His description of the incineration technique allegedly used is technically impossible. His piles of corpses, allegedly two to three meters high, were merely sitting on a wooden base and then surrounded by wood leaning against the pile. The wooden base, covered by these large piles of corpses, would never have caught fire, and the wood leaning against the pile would have burned down without transferring any noticeable amount of heat to the bodies in the center.

The survivor witnesses who were interrogated by the NKGB after the war at least had their pyres built by alternating layers of wood and corpses, so in theory those could have worked. However, their calculated sizes would have made them technically impossible, too. (See the entries on Semen Berlyant, Isaak Brodsky, David Budnik, Vladimir Davydov, Iosif Doliner, Yakov Kaper, Vladislav Kuklia, Leonid Ostrovsky, Yakov Steyuk, Ziama Trubakov.)

The total number of 100,000 bodies allegedly cremated accidentally happens to coincide with the number of bodies allegedly buried at Babi Yar, according to the Extraordinary Soviet Commission.

Cremating an average human body during open-air incinerations requires some 250 kg of freshly cut wood. Cremating 100,000 bodies thus requires some 25,000 metric tons of wood. This would have required the felling of all trees growing in a 50-year-old spruce forest covering almost 56 hectares of land, or some 125 American football fields. An average prisoner is rated at being able to cut some 0.63 metric tons of fresh wood per workday. To cut this amount of wood within the five weeks (35 days) that this operation supposedly lasted would have required a work force of some 1,134 dedicated lumberjacks just to cut the wood. Adametz says nothing about huge piles of firewood, and where it came from.
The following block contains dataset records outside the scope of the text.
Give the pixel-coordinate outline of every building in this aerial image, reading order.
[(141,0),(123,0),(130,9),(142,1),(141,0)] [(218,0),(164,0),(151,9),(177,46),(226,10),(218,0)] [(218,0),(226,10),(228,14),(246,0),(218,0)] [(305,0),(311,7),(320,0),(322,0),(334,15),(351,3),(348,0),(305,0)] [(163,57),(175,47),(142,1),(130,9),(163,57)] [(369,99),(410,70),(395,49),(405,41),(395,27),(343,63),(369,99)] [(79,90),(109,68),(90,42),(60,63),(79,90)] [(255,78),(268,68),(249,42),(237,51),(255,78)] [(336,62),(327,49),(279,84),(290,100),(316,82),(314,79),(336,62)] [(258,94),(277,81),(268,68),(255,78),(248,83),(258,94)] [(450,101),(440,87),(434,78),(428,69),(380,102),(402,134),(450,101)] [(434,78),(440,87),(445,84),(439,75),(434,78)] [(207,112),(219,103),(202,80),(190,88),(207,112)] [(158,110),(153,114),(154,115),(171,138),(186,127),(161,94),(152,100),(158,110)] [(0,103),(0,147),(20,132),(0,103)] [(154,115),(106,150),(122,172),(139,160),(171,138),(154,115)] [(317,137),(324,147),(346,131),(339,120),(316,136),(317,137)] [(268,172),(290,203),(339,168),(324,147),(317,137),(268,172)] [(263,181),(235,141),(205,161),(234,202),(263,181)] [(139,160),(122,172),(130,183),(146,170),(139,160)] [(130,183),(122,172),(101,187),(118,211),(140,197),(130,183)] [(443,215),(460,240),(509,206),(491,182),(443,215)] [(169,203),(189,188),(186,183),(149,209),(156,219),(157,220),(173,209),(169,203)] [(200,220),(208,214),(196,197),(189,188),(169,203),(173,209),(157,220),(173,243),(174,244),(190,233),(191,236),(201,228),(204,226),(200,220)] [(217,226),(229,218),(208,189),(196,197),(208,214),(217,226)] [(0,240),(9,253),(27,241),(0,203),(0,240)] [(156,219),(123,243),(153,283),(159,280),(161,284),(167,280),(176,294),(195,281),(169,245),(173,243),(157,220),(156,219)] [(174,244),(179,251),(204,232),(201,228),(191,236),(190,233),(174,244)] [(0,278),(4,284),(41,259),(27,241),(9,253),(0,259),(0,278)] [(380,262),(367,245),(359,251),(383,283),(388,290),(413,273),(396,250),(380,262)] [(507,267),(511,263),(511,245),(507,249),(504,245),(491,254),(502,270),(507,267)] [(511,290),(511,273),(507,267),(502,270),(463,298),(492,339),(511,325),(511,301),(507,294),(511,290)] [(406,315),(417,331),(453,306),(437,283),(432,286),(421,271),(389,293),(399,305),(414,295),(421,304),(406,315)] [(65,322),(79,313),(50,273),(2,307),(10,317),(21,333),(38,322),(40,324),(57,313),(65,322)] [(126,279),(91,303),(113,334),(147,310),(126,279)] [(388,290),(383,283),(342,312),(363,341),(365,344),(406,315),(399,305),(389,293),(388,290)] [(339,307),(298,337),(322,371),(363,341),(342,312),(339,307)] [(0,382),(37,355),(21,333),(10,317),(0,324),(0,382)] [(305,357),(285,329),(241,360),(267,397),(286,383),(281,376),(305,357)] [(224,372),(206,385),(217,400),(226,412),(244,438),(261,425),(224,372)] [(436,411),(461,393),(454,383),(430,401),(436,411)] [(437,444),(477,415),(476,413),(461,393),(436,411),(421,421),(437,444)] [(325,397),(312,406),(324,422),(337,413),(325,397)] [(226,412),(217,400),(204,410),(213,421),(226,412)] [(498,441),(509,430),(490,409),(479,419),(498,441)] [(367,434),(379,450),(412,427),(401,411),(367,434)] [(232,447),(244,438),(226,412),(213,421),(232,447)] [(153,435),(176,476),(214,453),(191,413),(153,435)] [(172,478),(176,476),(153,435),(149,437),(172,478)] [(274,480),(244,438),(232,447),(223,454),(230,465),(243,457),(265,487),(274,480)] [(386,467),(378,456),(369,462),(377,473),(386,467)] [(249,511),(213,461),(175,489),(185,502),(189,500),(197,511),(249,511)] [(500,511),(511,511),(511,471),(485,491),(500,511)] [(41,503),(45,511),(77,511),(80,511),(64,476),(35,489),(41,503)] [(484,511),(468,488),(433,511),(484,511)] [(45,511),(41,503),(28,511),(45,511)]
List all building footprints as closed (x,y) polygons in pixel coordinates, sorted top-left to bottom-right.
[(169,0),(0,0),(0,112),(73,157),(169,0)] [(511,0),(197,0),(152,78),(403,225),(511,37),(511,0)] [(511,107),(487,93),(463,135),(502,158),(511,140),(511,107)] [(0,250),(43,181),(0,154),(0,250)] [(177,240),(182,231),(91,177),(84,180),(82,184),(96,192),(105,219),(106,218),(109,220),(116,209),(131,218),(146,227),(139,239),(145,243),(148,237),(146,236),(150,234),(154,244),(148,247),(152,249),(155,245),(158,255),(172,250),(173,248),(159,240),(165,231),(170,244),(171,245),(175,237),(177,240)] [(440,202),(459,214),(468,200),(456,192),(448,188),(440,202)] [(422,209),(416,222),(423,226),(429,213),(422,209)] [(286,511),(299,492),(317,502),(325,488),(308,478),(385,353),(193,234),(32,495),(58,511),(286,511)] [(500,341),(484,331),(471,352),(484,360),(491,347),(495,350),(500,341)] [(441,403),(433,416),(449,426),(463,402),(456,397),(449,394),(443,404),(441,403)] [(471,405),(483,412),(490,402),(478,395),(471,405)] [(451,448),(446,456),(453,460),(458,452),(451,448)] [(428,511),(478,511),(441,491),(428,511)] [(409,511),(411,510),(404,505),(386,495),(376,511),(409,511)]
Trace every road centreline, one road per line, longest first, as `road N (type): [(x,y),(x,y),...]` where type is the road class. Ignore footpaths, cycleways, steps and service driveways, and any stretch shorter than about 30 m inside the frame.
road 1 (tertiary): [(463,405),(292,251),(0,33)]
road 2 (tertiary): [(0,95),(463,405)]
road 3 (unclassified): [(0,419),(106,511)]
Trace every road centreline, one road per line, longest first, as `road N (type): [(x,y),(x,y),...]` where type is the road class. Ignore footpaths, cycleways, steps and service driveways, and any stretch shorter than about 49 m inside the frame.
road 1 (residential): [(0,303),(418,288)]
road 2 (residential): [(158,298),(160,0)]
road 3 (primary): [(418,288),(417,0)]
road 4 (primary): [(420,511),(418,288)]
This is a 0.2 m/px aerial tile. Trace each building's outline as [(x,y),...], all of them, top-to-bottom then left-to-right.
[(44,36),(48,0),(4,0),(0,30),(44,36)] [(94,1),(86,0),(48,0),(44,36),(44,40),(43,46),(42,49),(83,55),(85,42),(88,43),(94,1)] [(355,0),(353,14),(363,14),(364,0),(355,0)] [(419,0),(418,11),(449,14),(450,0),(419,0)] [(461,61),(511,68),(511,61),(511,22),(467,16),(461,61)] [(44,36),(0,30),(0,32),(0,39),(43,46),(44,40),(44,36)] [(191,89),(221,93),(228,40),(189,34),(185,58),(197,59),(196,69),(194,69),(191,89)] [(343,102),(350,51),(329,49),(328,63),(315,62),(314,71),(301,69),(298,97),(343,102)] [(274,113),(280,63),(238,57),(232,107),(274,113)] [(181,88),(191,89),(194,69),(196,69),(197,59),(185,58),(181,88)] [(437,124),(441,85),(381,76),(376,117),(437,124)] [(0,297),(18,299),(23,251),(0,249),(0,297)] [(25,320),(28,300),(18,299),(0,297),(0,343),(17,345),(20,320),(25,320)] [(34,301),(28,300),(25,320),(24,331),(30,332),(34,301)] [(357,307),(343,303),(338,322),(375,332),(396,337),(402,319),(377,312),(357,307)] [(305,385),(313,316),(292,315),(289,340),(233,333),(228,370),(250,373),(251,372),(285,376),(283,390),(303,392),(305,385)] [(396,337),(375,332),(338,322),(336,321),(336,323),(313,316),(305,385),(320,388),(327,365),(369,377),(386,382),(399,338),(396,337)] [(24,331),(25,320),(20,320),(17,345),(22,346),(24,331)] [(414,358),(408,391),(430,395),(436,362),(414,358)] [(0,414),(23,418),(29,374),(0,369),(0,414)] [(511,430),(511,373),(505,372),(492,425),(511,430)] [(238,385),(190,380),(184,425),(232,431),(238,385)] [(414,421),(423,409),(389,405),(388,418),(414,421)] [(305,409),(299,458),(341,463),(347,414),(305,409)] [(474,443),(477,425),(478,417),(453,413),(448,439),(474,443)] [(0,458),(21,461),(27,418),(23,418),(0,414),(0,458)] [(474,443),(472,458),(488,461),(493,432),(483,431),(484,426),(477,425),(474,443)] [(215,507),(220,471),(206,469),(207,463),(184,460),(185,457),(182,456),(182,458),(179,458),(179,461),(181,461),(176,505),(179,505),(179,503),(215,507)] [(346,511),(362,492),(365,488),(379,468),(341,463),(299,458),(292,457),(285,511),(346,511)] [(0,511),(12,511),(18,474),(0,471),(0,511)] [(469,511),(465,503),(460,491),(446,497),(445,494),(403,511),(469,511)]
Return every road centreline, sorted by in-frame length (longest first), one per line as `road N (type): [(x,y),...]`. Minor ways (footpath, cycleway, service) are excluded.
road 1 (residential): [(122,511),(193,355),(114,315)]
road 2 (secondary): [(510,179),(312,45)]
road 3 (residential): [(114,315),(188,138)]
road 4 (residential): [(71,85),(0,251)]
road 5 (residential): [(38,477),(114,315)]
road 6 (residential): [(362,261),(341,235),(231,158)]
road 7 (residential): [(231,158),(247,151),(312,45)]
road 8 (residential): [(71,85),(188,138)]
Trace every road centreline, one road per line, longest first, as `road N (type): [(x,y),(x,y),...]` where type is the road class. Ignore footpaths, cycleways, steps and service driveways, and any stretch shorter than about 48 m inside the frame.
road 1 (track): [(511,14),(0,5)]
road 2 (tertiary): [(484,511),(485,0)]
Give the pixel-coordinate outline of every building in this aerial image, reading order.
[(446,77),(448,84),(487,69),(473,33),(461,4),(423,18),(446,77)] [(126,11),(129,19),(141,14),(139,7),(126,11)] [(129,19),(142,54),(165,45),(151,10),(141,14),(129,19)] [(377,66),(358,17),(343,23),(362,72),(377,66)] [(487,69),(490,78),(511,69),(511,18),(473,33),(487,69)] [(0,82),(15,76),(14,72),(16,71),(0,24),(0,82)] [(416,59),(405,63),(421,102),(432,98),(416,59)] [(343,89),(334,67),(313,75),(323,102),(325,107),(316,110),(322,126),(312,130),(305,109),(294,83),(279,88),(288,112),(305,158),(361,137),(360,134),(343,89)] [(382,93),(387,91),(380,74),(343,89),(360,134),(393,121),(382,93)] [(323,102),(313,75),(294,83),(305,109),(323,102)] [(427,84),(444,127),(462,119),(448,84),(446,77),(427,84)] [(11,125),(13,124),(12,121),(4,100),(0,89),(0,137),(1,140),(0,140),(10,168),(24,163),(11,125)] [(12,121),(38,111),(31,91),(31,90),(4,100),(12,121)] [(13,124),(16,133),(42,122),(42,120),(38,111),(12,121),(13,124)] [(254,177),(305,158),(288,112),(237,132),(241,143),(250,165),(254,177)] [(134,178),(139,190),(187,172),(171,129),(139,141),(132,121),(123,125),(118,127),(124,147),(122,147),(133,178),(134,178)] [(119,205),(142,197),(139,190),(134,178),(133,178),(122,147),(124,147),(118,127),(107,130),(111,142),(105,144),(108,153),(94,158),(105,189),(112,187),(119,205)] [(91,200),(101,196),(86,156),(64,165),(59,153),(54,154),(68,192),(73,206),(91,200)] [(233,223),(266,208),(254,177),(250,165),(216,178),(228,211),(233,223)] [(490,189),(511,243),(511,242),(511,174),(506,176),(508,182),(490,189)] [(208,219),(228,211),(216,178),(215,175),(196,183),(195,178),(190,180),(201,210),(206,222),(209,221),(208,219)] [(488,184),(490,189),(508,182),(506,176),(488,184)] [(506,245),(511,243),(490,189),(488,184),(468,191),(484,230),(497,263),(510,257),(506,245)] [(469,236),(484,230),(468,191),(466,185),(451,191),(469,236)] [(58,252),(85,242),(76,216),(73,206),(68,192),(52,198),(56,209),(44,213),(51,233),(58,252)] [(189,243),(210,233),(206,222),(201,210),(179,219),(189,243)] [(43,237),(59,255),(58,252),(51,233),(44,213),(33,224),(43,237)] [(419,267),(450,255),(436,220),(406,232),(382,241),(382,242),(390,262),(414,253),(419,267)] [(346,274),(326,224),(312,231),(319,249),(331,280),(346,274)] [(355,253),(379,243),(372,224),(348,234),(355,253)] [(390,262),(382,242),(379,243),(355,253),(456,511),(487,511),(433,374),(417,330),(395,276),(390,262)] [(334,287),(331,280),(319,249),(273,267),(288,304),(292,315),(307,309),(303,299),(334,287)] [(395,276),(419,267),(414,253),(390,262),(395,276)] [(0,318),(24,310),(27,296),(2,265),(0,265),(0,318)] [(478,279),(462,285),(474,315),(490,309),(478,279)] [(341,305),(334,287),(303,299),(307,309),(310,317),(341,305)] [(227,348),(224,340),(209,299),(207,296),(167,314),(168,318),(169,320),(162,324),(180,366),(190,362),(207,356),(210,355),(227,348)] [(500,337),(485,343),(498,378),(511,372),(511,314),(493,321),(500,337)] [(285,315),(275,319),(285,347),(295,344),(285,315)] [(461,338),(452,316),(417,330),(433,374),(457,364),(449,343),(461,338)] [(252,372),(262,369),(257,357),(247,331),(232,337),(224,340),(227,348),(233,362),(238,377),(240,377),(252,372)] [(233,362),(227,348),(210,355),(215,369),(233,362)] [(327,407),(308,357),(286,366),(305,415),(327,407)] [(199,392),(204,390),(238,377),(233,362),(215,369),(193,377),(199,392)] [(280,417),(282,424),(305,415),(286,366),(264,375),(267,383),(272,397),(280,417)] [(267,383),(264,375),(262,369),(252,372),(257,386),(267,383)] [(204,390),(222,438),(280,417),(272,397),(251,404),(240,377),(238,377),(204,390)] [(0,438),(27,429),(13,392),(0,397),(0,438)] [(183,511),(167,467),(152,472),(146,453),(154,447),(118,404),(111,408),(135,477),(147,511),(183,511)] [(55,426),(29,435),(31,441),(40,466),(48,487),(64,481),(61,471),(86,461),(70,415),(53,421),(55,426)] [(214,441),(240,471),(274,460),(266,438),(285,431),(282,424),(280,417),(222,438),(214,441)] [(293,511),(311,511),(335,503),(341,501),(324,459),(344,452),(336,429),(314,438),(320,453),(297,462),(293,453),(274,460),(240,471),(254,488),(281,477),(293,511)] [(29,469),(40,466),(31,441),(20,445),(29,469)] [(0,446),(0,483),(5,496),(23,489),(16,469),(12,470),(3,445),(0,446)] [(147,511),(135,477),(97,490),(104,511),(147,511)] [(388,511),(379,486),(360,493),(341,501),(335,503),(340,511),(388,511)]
In his affidavit, Adametz made statements about other locations where his unit supposedly guarded other inmate groups exhuming and burning corpses from mass graves. However, his claims as to where his unit went, and how long they stayed at which location, how many corpses were exhumed and burned are highly erratic and inconsistent. Moreover, his unit took extended breaks, recovery periods and furloughs. After having wrapped up Babi Yar, his unit was involved, from 16 October 1943 to 20 January 1944, in the exhumation and cremation of… 6,000 bodies! This is less than 62 bodies per day – a fraction of the hundreds of thousands of bodies that he allegedly just processed. It is also noteworthy that 40 to 50 inmate slave laborers were deployed at each location he mentions, no matter the number of corpses to be processed or the time available for it. In other words, his narrative was invented from scratch with no connection to reality. (See also the entry on Rumbula.)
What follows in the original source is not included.